Meditation August 5, 2018
After a minutes of jumbled images I felt Monjoronson's symbol. Finally thought, “Ah, here it is, the astral plain,” experienced that familiar feeling of deep meditation.
First I wandered aimlessly around in a thick crowd of people, not feeling comfortable, but continued to wander, getting easily distracted. Finally I stopped in the middle of all that chaos and shut out the clamor.
Remembered some of the more meaningful meditations I had in the past, like fast forwarding them individually in my mind. Most of the ones I thought of were from up above the Earth. Thought of how I stop to greet Monjoronson before entering the building of my Library. Then asked, “What am I supposed to learn today?” The song 'You Raise Me Up' began playing over and over in my head(it continued to play throughout the meditation and later felt compelled to find the lyrics. Couldn't remember the last time I'd heard that song). Suddenly in the middle of the crowd, a hand reached down from above. I remembered a poem I'd written, raised my hand and Monjoronson pulled me up. It looked like we were standing on a cloud, but it was solid.
He smiled, again I was reminded, “Spiritual connection in meditation isn't about guides and teachers not wanting to communicate or connect with you. It's about setting aside the time, clearing your mind enough, setting your intention... and allowing it.”
We peered through the cut out of the cloud looking below. Like the hole ice fishermen use. He bent down to look more carefully and said, “You spend so much time concentrating on meaningless tasks.” I saw hundreds of numbered playing cards speeding through the air(I do spend a lot of my extra time playing online solitaire. Thought it was good for my brain!).

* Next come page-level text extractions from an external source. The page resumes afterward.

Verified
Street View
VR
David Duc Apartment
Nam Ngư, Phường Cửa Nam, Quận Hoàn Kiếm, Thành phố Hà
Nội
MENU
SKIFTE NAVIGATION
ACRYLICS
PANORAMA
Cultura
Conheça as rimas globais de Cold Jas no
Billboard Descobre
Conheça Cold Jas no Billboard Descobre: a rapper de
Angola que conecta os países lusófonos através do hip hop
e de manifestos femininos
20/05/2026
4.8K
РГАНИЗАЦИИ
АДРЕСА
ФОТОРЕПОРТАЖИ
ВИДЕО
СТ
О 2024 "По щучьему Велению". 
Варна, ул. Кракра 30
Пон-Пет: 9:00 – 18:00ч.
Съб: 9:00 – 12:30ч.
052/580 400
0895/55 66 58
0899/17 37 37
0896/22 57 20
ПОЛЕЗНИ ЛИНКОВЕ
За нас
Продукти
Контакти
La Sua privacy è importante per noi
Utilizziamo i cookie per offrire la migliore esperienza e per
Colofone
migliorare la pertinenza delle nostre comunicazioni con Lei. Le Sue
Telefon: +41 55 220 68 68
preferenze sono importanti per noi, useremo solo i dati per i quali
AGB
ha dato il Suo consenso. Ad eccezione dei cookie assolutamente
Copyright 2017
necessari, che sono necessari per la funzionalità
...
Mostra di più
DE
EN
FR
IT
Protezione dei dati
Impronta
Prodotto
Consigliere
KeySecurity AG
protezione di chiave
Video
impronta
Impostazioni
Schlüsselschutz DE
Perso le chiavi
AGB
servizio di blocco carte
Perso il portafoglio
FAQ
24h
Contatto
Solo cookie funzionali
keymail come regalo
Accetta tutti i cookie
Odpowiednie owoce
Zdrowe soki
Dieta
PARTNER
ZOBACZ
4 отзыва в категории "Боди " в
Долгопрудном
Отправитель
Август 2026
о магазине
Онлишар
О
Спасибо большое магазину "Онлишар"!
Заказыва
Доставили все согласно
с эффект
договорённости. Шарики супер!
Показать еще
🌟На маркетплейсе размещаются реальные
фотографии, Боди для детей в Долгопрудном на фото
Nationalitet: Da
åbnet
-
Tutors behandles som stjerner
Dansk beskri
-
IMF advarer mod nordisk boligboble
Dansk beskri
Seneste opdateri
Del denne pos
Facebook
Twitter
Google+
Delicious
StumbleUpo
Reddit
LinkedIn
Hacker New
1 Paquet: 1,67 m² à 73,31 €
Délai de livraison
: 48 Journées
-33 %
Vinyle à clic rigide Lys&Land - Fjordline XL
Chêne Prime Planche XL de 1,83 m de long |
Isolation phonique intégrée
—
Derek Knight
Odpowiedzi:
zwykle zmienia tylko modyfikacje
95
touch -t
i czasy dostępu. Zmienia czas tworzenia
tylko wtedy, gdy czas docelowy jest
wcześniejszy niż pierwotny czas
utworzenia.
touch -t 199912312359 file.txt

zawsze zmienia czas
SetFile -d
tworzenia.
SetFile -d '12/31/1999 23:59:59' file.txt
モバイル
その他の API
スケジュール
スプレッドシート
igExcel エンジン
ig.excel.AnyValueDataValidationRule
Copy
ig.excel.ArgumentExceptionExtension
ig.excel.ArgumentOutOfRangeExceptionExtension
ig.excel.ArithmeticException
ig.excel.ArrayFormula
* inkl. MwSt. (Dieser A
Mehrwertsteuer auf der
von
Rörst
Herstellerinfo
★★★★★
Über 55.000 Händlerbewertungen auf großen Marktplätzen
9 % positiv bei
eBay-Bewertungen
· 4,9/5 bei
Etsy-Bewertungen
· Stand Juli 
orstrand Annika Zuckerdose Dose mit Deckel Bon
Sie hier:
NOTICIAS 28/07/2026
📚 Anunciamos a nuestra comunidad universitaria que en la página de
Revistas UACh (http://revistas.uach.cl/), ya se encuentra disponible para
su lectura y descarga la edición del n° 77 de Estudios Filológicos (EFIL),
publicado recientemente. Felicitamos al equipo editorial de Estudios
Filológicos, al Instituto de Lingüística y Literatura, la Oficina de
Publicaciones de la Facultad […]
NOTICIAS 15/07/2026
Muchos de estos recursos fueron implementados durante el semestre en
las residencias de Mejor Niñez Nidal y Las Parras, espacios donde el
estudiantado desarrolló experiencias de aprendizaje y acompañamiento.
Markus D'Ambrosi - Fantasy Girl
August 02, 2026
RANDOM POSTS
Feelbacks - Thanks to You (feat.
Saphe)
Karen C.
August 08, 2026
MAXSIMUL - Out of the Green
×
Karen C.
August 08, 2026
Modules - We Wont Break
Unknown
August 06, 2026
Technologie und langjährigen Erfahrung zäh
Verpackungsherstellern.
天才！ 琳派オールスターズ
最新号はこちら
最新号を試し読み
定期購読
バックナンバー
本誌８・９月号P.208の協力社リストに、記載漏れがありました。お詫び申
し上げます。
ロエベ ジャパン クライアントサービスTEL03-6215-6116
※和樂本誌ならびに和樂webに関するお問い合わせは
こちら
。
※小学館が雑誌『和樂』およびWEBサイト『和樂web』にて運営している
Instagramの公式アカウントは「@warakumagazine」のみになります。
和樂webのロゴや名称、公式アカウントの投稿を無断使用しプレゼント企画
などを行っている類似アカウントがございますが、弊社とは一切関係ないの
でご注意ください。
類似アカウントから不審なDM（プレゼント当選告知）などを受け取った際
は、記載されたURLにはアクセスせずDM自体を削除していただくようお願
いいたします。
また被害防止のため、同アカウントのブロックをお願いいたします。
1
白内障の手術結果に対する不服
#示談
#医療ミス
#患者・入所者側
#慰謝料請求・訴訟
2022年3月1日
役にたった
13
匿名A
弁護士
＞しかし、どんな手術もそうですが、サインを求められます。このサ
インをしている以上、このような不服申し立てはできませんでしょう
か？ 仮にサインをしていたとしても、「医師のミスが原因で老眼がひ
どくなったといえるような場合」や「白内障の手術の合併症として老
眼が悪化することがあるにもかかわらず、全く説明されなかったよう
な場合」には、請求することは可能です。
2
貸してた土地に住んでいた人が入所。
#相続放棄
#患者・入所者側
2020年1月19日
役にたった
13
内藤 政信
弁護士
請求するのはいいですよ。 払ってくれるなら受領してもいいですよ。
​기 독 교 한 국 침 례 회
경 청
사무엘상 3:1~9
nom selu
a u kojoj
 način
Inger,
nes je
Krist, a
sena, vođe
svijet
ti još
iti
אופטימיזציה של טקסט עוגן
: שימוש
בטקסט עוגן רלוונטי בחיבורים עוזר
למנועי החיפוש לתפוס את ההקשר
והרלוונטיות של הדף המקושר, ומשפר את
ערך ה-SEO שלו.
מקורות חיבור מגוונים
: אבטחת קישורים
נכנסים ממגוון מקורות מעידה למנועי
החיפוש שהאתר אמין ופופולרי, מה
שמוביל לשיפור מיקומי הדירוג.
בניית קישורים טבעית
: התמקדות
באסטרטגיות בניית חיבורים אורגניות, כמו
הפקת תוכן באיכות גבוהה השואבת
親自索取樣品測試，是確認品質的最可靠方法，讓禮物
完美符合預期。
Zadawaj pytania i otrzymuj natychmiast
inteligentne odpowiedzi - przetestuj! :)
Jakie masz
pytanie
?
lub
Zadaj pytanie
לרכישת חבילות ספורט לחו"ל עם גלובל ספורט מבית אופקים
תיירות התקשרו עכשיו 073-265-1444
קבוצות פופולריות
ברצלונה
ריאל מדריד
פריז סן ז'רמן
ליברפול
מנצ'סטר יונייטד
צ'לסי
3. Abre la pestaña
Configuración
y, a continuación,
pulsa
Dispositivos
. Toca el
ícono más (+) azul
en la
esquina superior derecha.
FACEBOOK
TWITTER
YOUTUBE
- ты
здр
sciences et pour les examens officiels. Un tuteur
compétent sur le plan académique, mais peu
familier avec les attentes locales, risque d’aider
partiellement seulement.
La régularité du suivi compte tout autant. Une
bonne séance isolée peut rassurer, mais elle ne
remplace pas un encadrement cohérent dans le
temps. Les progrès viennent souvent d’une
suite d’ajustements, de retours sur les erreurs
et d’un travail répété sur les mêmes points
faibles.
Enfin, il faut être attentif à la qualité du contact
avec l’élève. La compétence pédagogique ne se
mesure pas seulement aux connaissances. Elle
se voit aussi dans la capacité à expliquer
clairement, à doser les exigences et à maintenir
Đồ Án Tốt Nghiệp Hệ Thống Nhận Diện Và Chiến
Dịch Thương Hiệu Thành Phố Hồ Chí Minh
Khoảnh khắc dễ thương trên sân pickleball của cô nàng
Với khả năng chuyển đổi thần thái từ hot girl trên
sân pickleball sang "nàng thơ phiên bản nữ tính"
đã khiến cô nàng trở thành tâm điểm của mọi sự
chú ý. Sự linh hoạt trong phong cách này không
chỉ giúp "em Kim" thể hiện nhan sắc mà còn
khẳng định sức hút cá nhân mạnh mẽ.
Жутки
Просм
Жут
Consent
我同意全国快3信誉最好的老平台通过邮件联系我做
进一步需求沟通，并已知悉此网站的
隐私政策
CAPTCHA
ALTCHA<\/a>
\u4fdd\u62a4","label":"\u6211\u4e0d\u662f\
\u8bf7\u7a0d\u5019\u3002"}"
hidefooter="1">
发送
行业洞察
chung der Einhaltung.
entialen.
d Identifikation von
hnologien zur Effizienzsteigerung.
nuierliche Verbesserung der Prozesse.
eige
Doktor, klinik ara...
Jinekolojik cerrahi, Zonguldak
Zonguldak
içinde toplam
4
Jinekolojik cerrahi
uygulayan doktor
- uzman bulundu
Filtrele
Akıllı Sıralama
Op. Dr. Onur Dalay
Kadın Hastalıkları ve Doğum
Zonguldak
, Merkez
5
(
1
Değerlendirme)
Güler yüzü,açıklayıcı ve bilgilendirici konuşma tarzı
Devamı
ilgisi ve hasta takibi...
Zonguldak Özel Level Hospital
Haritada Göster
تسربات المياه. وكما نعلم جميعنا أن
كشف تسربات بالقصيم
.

There were groups of others gathered about, looking through openings in the cloud, watching and cheering on their charges. A ways over I saw several of my family members, including my brother. He stood, smiled broadly, raising his hand in an enthusiastic wave. He looked like his teenage self. I waved back, but did not join them.
The cloud then disappeared, I saw it was really a thick transparent platform situated miles above the ground. I'd visited several places such as this over the years. We looked through the hole. A relative appeared all in black, hunched over in despair, creating a deep dark rut moving in an endless circle. They were repeating their words and actions over and over, not looking up, or doing the the work it took to break free of the cycle.
Again this was a lesson in free will.
The meditation was over. I went online to read the words and listen carefully to the song You Raise Me Up by Secret Garden. It was originally written when the author's mother passed away. The song truly moved me. I thought about how it related to my meditation, visualized my daughter singing it. Was prompted then to ask my brother's youngest daughter to listen to it. Who, by the way, is named after my mom.